DETROIT – Neither Tigers chairman/CEO Christopher Ilitch nor general manager Al Avila provided much detail on the Tigers’ offseason spending plans. But both said there’s a plan on how they’ll ramp up the team’s financial resources and make upgrades to the roster in a push to vault back into playoff contention.
“At the beginning of this process, we had a plan, and we’ve consistently executed against that plan,” Ilitch said Friday. “It really started with a lot of off-field changes that we need to make in our organization. Al has talked about those, I have talked about those a lot in the past, whether it be upgraded in the areas of our scouting and drafting and analytics and player development. We’re starting to see a lot of progress from those efforts manifest now. And where we go from here, there’s a plan.”
Part of that plan was their gradual shedding of long-term contract commitments. The Tigers have three players under guaranteed contracts for next season: Miguel Cabrera ($32 million), Jonathan Schoop ($7.5 million) and Robbie Grossman ($5 million).
Those commitments don’t include arbitration-eligible players, led by Jeimer Candelario, whose second-half surge has powered him into Detroit’s long-term plans.
“[Manager] A.J. [Hinch] and I have talked about Jeimer many times, and for sure he’s a guy that we would count on here going into the future,” Avila said Friday. “He’s done a great job, and in the second half, he’s stepped it up even moreso, even power-wise. So he’s looking at those arbitration numbers, for sure.”
One other specific Avila offered going forward was that their upgrades would probably be a multi-year effort, rather than one big splurge.
“It’s going to depend on which players are going to be available and what deals we’re going to be able to make. There might be trades also available,” Avila said. “At this stage, really, we know what our necessities are, and we’ll attack it at the right time. Can’t really disclose everything that we’re looking at, that we’re planning for. Just rest assured that we’re going to try to improve this team for next year and make a big push. We feel we’re very close to being a playoff contending team. …
“I can’t tell you that it’ll all be done within one offseason, because I think it’ll be a gradual buildup.”
That buildup appears to have the backing of ownership.
“We want to be a playoff team. We want to be a contender. We ultimately want to win a championship,” Ilitch said. “So a big part of my job is to make sure our club has the resources to do that, and I’ve said repeatedly over the years that our club will have the resources necessary to execute our plan.”

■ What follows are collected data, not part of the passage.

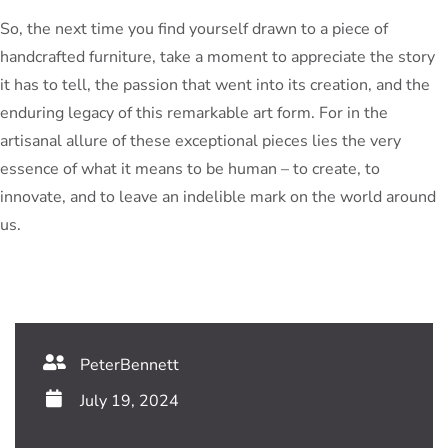
So, the next time you find yourself drawn to a piece of
handcrafted furniture, take a moment to appreciate the story
it has to tell, the passion that went into its creation, and the
enduring legacy of this remarkable art form. For in the
artisanal allure of these exceptional pieces lies the very
essence of what it means to be human – to create, to
innovate, and to leave an indelible mark on the world around
us.
PeterBennett
July 19, 2024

New throwback jerseys coming?
Aside from changes to the Old English D, the Tigers have generally had the same jerseys for more than 20 years, and much longer than that with their classic home whites. But Paul Lukas, whose Uni Watch column and blog has chronicled sports jerseys and logos since 1999, reported earlier this week that the Tigers have been doing online focus group surveys on past jerseys, including their road grays from 1984 and 1968.
Also part of the survey, Lukas reported, was a gray version of a Detroit Stars jersey that the Tigers have worn in past years during their Negro Leagues tribute weekend, as well as a navy blue jersey that hasn’t been worn yet.
The news doesn’t mean the Tigers have major jersey changes planned. Rather, the focus group survey is likely an effort to gauge fan sentiment and preferences if the Tigers decide in the future to do a special event jersey, or even a third jersey. The Tigers would approach any such addition carefully; their introduction of a navy blue alternate jersey for Sunday home games in 1995 ended up being a one-time appearance after team president John McHale Jr. and manager Sparky Anderson believed it didn’t fit the team’s image.